Try it: Print each entry exactly, all the way through.

Saved data entries:
##############################

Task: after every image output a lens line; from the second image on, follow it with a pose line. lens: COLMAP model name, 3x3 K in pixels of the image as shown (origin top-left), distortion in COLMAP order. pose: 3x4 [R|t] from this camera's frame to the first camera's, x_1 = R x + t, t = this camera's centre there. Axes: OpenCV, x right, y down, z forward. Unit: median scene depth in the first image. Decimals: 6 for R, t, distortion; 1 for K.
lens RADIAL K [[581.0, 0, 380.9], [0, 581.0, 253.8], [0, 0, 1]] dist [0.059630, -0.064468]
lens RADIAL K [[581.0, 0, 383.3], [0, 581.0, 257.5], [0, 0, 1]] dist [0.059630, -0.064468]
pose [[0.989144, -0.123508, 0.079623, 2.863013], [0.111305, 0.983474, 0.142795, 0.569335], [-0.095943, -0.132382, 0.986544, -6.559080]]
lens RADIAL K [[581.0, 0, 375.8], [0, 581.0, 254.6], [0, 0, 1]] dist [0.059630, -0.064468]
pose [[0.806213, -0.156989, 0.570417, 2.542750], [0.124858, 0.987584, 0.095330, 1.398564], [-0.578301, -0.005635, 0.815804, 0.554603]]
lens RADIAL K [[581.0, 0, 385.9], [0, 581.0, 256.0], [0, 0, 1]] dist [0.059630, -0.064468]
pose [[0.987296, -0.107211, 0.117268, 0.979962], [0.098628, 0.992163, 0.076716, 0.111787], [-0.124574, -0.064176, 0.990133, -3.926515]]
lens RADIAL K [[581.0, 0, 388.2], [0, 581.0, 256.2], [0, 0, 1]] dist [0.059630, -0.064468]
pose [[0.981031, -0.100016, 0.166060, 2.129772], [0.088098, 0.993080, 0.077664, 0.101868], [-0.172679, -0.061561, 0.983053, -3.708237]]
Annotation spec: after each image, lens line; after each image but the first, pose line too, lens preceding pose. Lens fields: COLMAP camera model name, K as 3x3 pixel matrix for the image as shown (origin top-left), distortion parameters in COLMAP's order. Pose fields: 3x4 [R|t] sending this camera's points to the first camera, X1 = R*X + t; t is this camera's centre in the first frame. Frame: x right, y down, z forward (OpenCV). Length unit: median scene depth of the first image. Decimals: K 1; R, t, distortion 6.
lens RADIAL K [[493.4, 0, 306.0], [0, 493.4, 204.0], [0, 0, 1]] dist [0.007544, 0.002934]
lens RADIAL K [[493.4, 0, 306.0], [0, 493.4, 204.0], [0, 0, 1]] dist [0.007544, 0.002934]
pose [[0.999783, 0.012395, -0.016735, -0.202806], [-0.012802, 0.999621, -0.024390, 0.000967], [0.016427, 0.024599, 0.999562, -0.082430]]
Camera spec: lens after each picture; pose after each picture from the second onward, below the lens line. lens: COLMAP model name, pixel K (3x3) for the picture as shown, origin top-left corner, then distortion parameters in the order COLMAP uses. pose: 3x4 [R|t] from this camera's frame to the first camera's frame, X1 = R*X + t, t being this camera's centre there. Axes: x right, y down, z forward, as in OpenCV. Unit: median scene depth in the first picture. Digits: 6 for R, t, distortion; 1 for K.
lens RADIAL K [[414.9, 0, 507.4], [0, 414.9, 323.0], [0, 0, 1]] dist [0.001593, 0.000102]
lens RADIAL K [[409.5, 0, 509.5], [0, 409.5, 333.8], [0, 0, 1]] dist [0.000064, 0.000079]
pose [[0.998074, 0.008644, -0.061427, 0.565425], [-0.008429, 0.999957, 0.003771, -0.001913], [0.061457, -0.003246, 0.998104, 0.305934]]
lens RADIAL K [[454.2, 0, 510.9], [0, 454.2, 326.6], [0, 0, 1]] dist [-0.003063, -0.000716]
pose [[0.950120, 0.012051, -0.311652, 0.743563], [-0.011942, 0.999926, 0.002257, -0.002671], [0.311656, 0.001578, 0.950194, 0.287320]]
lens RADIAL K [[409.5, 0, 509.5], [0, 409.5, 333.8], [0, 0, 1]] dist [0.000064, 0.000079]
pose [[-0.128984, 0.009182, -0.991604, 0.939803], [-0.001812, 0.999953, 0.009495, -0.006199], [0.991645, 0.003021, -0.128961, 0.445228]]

##############################

Solution to this task:
Task: after every image output a lens line; from the second image on, follow it with a pose line. lens: COLMAP model name, 3x3 K in pixels of the image as shown (origin top-left), distortion in COLMAP order. pose: 3x4 [R|t] from this camera's frame to the first camera's, x_1 = R x + t, t = this camera's centre there. Axes: OpenCV, x right, y down, z forward. Unit: median scene depth in the first image. Decimals: 6 for R, t, distortion; 1 for K.
lens RADIAL K [[581.0, 0, 380.9], [0, 581.0, 253.8], [0, 0, 1]] dist [0.059630, -0.064468]
lens RADIAL K [[581.0, 0, 383.3], [0, 581.0, 257.5], [0, 0, 1]] dist [0.059630, -0.064468]
pose [[0.989144, -0.123508, 0.079623, 2.863013], [0.111305, 0.983474, 0.142795, 0.569335], [-0.095943, -0.132382, 0.986544, -6.559080]]
lens RADIAL K [[581.0, 0, 375.8], [0, 581.0, 254.6], [0, 0, 1]] dist [0.059630, -0.064468]
pose [[0.806213, -0.156989, 0.570417, 2.542750], [0.124858, 0.987584, 0.095330, 1.398564], [-0.578301, -0.005635, 0.815804, 0.554603]]
lens RADIAL K [[581.0, 0, 385.9], [0, 581.0, 256.0], [0, 0, 1]] dist [0.059630, -0.064468]
pose [[0.987296, -0.107211, 0.117268, 0.979962], [0.098628, 0.992163, 0.076716, 0.111787], [-0.124574, -0.064176, 0.990133, -3.926515]]
lens RADIAL K [[581.0, 0, 388.2], [0, 581.0, 256.2], [0, 0, 1]] dist [0.059630, -0.064468]
pose [[0.981031, -0.100016, 0.166060, 2.129772], [0.088098, 0.993080, 0.077664, 0.101868], [-0.172679, -0.061561, 0.983053, -3.708237]]
Annotation spec: after each image, lens line; after each image but the first, pose line too, lens preceding pose. Lens fields: COLMAP camera model name, K as 3x3 pixel matrix for the image as shown (origin top-left), distortion parameters in COLMAP's order. Pose fields: 3x4 [R|t] sending this camera's points to the first camera, X1 = R*X + t; t is this camera's centre in the first frame. Frame: x right, y down, z forward (OpenCV). Length unit: median scene depth of the first image. Decimals: K 1; R, t, distortion 6.
lens RADIAL K [[493.4, 0, 306.0], [0, 493.4, 204.0], [0, 0, 1]] dist [0.007544, 0.002934]
lens RADIAL K [[493.4, 0, 306.0], [0, 493.4, 204.0], [0, 0, 1]] dist [0.007544, 0.002934]
pose [[0.999783, 0.012395, -0.016735, -0.202806], [-0.012802, 0.999621, -0.024390, 0.000967], [0.016427, 0.024599, 0.999562, -0.082430]]
Camera spec: lens after each picture; pose after each picture from the second onward, below the lens line. lens: COLMAP model name, pixel K (3x3) for the picture as shown, origin top-left corner, then distortion parameters in the order COLMAP uses. pose: 3x4 [R|t] from this camera's frame to the first camera's frame, X1 = R*X + t, t being this camera's centre there. Axes: x right, y down, z forward, as in OpenCV. Unit: median scene depth in the first picture. Digits: 6 for R, t, distortion; 1 for K.
lens RADIAL K [[414.9, 0, 507.4], [0, 414.9, 323.0], [0, 0, 1]] dist [0.001593, 0.000102]
lens RADIAL K [[409.5, 0, 509.5], [0, 409.5, 333.8], [0, 0, 1]] dist [0.000064, 0.000079]
pose [[0.998074, 0.008644, -0.061427, 0.565425], [-0.008429, 0.999957, 0.003771, -0.001913], [0.061457, -0.003246, 0.998104, 0.305934]]
lens RADIAL K [[454.2, 0, 510.9], [0, 454.2, 326.6], [0, 0, 1]] dist [-0.003063, -0.000716]
pose [[0.950120, 0.012051, -0.311652, 0.743563], [-0.011942, 0.999926, 0.002257, -0.002671], [0.311656, 0.001578, 0.950194, 0.287320]]
lens RADIAL K [[409.5, 0, 509.5], [0, 409.5, 333.8], [0, 0, 1]] dist [0.000064, 0.000079]
pose [[-0.128984, 0.009182, -0.991604, 0.939803], [-0.001812, 0.999953, 0.009495, -0.006199], [0.991645, 0.003021, -0.128961, 0.445228]]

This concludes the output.